» Written request 1: Copy out the mailing-list message below in full, keeping every character as it stands.

» Document:
Python was designed (was Re: Multi-threading in Python vs Java)
Tim Chase
python.list at tim.thechases.com
Tue Oct 15 17:17:33 EDT 2013
On 2013-10-16 06:09, Chris Angelico wrote:
> > "xyz" - "abc";
> (1) Result: "xyz"
> > "cba" - "abc";
> (2) Result: "cba"
> > "abcdabc" - "abc";
> (3) Result: "d"
>
> Every instance of the subtracted-out string is removed. It's
> something like x.remove(y) in many other languages.
Or as one might write x.remove(y) in Python:
for demo in ("xyz", "cba", "abcdabc"):
print repr(demo), "->", repr(demo.replace("abc", ""))
> >>> "abc"-"b";
> >> (2) Result: "ac"
> >>> "foo bar asdf qwer"/" "*"##";
> >> (3) Result: "foo##bar##asdf##qwer"
> >
> > And what, pray tell, would "foo bar" / " " be on its own?

» Written request 2: From the rows below, restate word for word the lines starting with the line that contains "locality: Along roadbed- North of Ponca City." and going on through the line that contains "genus: Scutellaria".

(Dataset items)
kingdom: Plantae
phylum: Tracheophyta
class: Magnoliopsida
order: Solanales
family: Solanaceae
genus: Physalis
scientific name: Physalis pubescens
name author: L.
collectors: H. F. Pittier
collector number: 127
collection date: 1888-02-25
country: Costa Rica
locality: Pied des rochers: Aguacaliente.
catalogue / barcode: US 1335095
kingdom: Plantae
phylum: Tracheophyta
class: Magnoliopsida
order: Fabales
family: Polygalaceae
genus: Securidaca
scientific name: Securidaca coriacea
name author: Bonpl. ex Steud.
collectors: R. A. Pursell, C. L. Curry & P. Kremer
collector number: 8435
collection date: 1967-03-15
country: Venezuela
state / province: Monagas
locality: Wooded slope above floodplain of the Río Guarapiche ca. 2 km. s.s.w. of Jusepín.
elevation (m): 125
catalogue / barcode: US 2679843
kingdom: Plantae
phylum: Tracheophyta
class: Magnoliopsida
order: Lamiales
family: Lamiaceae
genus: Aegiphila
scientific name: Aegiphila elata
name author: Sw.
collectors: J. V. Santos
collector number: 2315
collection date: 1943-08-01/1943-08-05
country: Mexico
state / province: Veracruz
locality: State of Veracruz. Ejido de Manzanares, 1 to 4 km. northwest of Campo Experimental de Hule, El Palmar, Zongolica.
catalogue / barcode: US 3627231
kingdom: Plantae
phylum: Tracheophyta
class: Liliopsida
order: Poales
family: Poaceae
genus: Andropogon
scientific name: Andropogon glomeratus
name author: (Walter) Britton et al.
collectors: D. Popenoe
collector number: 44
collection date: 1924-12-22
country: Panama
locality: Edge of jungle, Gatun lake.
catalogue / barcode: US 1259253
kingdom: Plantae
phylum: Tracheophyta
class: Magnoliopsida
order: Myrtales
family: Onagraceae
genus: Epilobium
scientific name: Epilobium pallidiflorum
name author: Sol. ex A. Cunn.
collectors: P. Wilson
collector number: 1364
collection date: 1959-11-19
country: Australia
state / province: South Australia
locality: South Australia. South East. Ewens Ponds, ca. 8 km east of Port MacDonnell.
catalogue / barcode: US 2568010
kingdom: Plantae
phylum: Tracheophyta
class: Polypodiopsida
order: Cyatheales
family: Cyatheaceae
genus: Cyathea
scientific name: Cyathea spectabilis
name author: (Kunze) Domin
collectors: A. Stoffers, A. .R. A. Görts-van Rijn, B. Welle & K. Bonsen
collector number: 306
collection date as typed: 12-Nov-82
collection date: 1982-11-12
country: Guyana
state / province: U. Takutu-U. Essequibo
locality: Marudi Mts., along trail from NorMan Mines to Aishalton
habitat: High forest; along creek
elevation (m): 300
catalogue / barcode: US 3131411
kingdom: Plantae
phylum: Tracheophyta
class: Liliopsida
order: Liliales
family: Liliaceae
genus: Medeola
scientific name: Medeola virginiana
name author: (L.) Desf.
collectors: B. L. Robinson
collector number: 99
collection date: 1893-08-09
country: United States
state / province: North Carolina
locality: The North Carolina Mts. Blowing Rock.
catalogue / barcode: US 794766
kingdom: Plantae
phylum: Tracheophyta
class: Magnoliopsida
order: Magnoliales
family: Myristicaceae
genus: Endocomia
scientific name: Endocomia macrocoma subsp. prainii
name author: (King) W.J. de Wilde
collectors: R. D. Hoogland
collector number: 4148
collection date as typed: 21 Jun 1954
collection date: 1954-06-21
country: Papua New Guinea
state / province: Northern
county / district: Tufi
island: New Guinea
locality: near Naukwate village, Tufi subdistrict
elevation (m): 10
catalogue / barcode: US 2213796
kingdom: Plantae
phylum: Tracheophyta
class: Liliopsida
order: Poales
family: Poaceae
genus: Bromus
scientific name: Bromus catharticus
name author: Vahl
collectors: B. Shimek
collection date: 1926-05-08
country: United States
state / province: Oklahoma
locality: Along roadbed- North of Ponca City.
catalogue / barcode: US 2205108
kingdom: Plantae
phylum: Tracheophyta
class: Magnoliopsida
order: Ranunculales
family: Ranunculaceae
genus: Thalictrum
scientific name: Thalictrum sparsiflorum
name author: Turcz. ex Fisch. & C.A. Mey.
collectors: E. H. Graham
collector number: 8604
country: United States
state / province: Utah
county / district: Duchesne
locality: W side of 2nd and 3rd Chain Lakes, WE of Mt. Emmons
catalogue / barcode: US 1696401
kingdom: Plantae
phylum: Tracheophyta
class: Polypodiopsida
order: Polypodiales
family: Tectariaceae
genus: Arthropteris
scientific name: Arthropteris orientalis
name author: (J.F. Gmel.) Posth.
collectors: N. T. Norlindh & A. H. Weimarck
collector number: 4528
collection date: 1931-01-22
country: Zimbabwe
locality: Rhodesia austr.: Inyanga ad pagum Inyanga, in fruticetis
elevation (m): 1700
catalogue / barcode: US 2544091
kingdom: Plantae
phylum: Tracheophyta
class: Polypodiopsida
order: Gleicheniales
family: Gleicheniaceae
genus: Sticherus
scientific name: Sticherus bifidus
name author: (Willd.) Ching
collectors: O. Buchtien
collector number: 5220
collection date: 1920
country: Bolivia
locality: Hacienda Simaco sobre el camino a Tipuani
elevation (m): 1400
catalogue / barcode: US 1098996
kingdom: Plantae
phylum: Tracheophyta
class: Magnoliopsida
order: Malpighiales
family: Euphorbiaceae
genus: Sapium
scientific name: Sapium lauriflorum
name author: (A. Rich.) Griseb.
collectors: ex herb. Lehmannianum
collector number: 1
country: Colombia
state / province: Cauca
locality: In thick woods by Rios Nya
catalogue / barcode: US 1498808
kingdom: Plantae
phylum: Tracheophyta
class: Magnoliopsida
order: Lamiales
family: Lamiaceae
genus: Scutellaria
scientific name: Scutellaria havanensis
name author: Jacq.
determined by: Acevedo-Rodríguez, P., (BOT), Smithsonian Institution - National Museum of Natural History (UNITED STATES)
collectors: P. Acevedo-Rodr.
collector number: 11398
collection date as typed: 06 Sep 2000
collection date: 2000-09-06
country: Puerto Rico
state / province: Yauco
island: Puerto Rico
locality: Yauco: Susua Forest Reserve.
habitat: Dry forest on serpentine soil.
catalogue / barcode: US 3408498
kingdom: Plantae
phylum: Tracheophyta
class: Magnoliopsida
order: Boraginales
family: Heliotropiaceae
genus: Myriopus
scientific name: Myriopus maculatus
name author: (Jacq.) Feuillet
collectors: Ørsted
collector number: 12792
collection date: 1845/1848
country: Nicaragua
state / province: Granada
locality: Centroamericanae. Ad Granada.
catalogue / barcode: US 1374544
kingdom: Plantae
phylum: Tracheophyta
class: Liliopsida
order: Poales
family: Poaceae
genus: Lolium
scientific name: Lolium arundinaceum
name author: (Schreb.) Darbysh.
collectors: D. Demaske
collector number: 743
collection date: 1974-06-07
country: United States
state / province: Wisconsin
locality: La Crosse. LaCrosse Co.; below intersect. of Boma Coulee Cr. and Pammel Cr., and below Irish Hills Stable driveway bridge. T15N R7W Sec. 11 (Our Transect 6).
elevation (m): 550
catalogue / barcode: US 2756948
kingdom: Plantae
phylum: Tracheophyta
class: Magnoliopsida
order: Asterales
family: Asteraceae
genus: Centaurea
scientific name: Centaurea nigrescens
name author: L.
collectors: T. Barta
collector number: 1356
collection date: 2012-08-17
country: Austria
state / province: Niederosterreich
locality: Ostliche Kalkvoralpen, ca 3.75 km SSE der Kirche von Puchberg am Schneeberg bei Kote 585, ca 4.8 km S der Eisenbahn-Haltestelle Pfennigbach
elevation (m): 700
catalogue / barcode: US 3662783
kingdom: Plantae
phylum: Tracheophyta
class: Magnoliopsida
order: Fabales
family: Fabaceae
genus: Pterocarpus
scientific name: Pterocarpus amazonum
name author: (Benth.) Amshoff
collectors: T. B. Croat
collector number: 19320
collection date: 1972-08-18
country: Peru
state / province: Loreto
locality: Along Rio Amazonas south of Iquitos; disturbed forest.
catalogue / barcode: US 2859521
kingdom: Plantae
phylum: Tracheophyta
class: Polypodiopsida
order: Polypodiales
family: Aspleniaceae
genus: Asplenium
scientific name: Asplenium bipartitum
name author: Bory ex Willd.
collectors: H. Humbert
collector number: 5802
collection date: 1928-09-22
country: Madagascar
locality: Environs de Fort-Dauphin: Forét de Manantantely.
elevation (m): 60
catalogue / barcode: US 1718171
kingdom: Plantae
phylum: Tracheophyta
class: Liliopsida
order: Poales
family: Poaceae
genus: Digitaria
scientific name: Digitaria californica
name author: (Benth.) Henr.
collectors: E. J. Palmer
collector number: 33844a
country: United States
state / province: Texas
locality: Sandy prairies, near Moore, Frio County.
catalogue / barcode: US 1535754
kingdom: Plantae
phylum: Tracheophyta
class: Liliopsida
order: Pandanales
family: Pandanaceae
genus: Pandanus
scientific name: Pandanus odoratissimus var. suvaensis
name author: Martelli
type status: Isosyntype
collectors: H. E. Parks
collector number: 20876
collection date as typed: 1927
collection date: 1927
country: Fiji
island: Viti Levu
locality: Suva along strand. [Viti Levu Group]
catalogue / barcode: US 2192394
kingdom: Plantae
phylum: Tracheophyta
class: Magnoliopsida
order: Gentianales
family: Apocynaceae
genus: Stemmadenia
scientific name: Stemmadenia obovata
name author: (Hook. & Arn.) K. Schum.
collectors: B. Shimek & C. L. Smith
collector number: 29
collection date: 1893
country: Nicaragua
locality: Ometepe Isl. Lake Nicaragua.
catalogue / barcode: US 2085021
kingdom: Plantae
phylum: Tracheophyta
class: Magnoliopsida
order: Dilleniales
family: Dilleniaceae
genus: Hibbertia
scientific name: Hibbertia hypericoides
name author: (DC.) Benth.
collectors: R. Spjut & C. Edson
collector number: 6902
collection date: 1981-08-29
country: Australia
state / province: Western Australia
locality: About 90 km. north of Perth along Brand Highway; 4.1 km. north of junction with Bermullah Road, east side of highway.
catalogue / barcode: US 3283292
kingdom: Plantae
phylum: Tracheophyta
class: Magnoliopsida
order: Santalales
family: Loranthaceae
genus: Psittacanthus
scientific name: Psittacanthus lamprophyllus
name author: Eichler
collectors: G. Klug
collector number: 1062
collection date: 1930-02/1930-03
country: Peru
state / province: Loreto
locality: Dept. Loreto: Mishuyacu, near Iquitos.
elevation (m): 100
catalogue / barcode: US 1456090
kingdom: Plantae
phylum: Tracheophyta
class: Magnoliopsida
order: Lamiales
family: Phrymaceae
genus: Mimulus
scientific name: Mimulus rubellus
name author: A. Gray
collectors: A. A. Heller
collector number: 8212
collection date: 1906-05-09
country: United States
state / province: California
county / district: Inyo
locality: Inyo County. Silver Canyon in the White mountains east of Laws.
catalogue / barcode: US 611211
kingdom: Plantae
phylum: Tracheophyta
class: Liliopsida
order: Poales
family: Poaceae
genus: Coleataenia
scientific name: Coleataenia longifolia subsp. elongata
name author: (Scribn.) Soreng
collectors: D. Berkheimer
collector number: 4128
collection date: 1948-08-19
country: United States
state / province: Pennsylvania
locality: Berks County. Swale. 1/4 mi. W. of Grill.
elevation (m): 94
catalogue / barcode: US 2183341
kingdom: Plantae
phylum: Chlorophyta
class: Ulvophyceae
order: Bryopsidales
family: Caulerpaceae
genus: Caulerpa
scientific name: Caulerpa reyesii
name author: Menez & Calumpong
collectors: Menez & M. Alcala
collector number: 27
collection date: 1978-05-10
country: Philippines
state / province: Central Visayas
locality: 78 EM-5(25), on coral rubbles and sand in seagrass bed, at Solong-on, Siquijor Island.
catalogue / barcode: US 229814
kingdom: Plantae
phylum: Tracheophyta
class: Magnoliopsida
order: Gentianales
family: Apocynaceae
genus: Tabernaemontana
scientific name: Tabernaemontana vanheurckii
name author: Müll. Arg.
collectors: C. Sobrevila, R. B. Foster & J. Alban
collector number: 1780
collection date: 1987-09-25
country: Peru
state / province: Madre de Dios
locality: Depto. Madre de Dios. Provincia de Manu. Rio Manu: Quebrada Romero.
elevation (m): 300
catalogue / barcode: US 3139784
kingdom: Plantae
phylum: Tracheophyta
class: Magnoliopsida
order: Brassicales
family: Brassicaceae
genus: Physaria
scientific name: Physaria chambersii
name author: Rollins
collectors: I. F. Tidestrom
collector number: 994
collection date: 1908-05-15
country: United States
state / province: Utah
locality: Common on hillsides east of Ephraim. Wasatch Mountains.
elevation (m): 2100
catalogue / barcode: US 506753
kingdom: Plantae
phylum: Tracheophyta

» Exercise result 1:
Python was designed (was Re: Multi-threading in Python vs Java)
Tim Chase
python.list at tim.thechases.com
Tue Oct 15 17:17:33 EDT 2013
On 2013-10-16 06:09, Chris Angelico wrote:
> > "xyz" - "abc";
> (1) Result: "xyz"
> > "cba" - "abc";
> (2) Result: "cba"
> > "abcdabc" - "abc";
> (3) Result: "d"
>
> Every instance of the subtracted-out string is removed. It's
> something like x.remove(y) in many other languages.
Or as one might write x.remove(y) in Python:
for demo in ("xyz", "cba", "abcdabc"):
print repr(demo), "->", repr(demo.replace("abc", ""))
> >>> "abc"-"b";
> >> (2) Result: "ac"
> >>> "foo bar asdf qwer"/" "*"##";
> >> (3) Result: "foo##bar##asdf##qwer"
> >
> > And what, pray tell, would "foo bar" / " " be on its own?

» Exercise result 2:
locality: Along roadbed- North of Ponca City.
catalogue / barcode: US 2205108
kingdom: Plantae
phylum: Tracheophyta
class: Magnoliopsida
order: Ranunculales
family: Ranunculaceae
genus: Thalictrum
scientific name: Thalictrum sparsiflorum
name author: Turcz. ex Fisch. & C.A. Mey.
collectors: E. H. Graham
collector number: 8604
country: United States
state / province: Utah
county / district: Duchesne
locality: W side of 2nd and 3rd Chain Lakes, WE of Mt. Emmons
catalogue / barcode: US 1696401
kingdom: Plantae
phylum: Tracheophyta
class: Polypodiopsida
order: Polypodiales
family: Tectariaceae
genus: Arthropteris
scientific name: Arthropteris orientalis
name author: (J.F. Gmel.) Posth.
collectors: N. T. Norlindh & A. H. Weimarck
collector number: 4528
collection date: 1931-01-22
country: Zimbabwe
locality: Rhodesia austr.: Inyanga ad pagum Inyanga, in fruticetis
elevation (m): 1700
catalogue / barcode: US 2544091
kingdom: Plantae
phylum: Tracheophyta
class: Polypodiopsida
order: Gleicheniales
family: Gleicheniaceae
genus: Sticherus
scientific name: Sticherus bifidus
name author: (Willd.) Ching
collectors: O. Buchtien
collector number: 5220
collection date: 1920
country: Bolivia
locality: Hacienda Simaco sobre el camino a Tipuani
elevation (m): 1400
catalogue / barcode: US 1098996
kingdom: Plantae
phylum: Tracheophyta
class: Magnoliopsida
order: Malpighiales
family: Euphorbiaceae
genus: Sapium
scientific name: Sapium lauriflorum
name author: (A. Rich.) Griseb.
collectors: ex herb. Lehmannianum
collector number: 1
country: Colombia
state / province: Cauca
locality: In thick woods by Rios Nya
catalogue / barcode: US 1498808
kingdom: Plantae
phylum: Tracheophyta
class: Magnoliopsida
order: Lamiales
family: Lamiaceae
genus: Scutellaria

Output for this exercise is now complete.